At 8:36 PM, Anonymous Anonymous said...

This is why I say, seriously, we need to bring back some version of the WPA. There is such a need for updated infrastructure in this country. Yes, the old WPA had problems. But it's got to be better than throwing money at the banksters.

 
At 3:43 AM, Blogger Stephen Kriz said...

Someone needs to confront the Republican leadership with these questions: "Since you are unwilling to govern responsibly, what are you doing to prepare for the societal collapse that is inevitably going to result? Are you willing to re-purpose federal and state buildings to house large numbers of homeless and unemployed individuals? How about roto-tilling up public lands to plant community gardens to feed large numbers of starving people? If you aren't willing to govern responsibly, can't you at least responsibly prepare for the social collapse your policies are going to cause?"

 
At 4:14 AM, Anonymous Job Search Freak said...

One cannot expect immediate or fast solutions to the economic situation we are in, it will take time for transition and will be a difficult phase.

 
At 3:44 PM, Blogger KenInNY said...

JSF, my feelings aren't hurt that you didn't bother to read what I wrote. I think it's too bad, though, that you didn't bother to read what Paul Krugman wrote.

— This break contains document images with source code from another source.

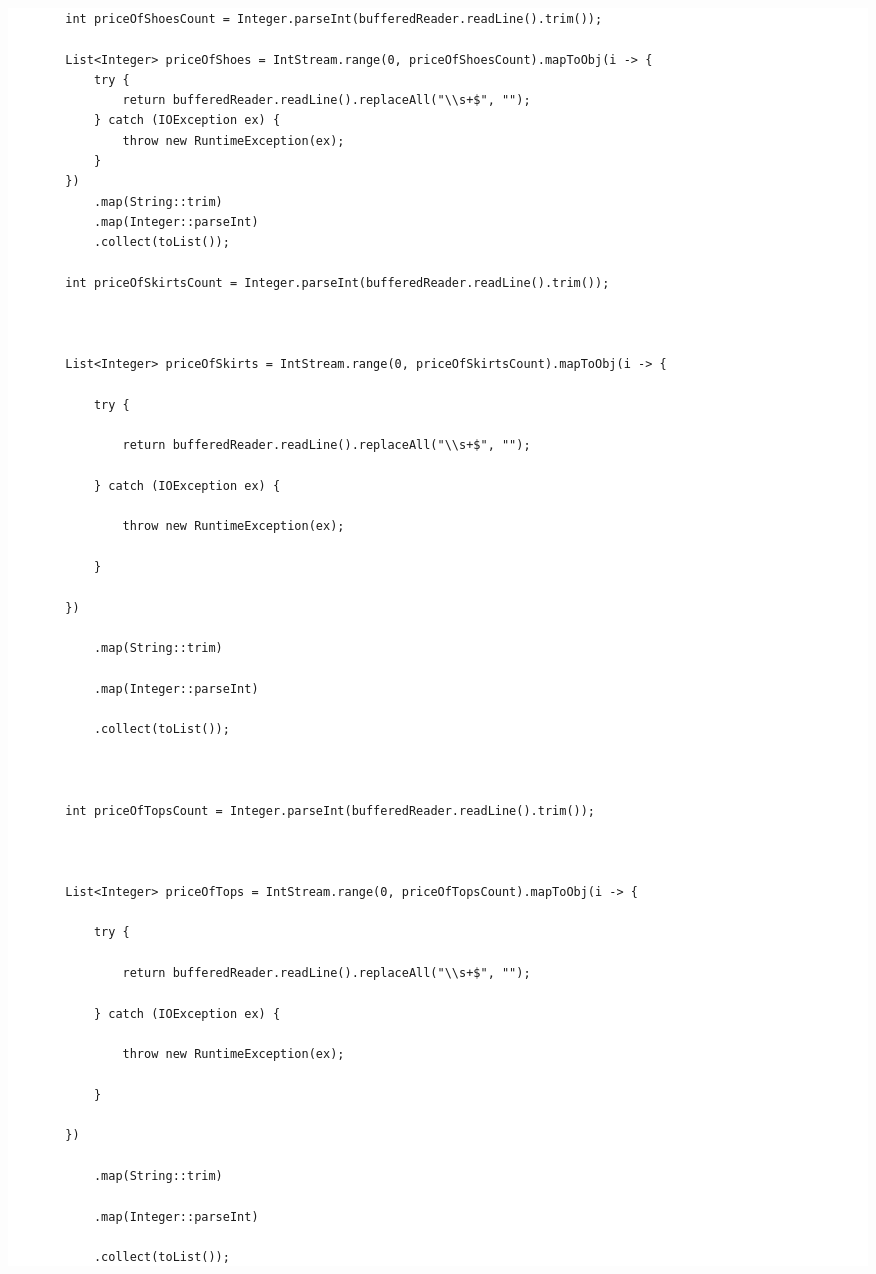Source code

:             int priceOfShoesCount = Integer.parseInt(bufferedReader.readLine().trim());
     
            List<Integer> priceOfShoes = IntStream.range(0, priceOfShoesCount).mapToObj(i -> {
                try {
                    return bufferedReader.readLine().replaceAll("\\s+$", "");
                } catch (IOException ex) {
                    throw new RuntimeException(ex);
                }
            })
                .map(String::trim)
                .map(Integer::parseInt)
                .collect(toList());
     
            int priceOfSkirtsCount = Integer.parseInt(bufferedReader.readLine().trim());

     

            List<Integer> priceOfSkirts = IntStream.range(0, priceOfSkirtsCount).mapToObj(i -> {

                try {

                    return bufferedReader.readLine().replaceAll("\\s+$", "");

                } catch (IOException ex) {

                    throw new RuntimeException(ex);

                }

            })

                .map(String::trim)

                .map(Integer::parseInt)

                .collect(toList());

     

            int priceOfTopsCount = Integer.parseInt(bufferedReader.readLine().trim());

     

            List<Integer> priceOfTops = IntStream.range(0, priceOfTopsCount).mapToObj(i -> {

                try {

                    return bufferedReader.readLine().replaceAll("\\s+$", "");

                } catch (IOException ex) {

                    throw new RuntimeException(ex);

                }

            })

                .map(String::trim)

                .map(Integer::parseInt)

                .collect(toList());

I certainly didn't mean to suggest that all the problems of the economy can be solved with a magic wand -- hey, we had humongous problems before the economic meltdown. But as Krugman explains (though I'm paraphrasing here), people who say there are no immediate or fast solutions don't know what they're talking about -- or else they do and just don't want to be saddled with the responsibility for doing it.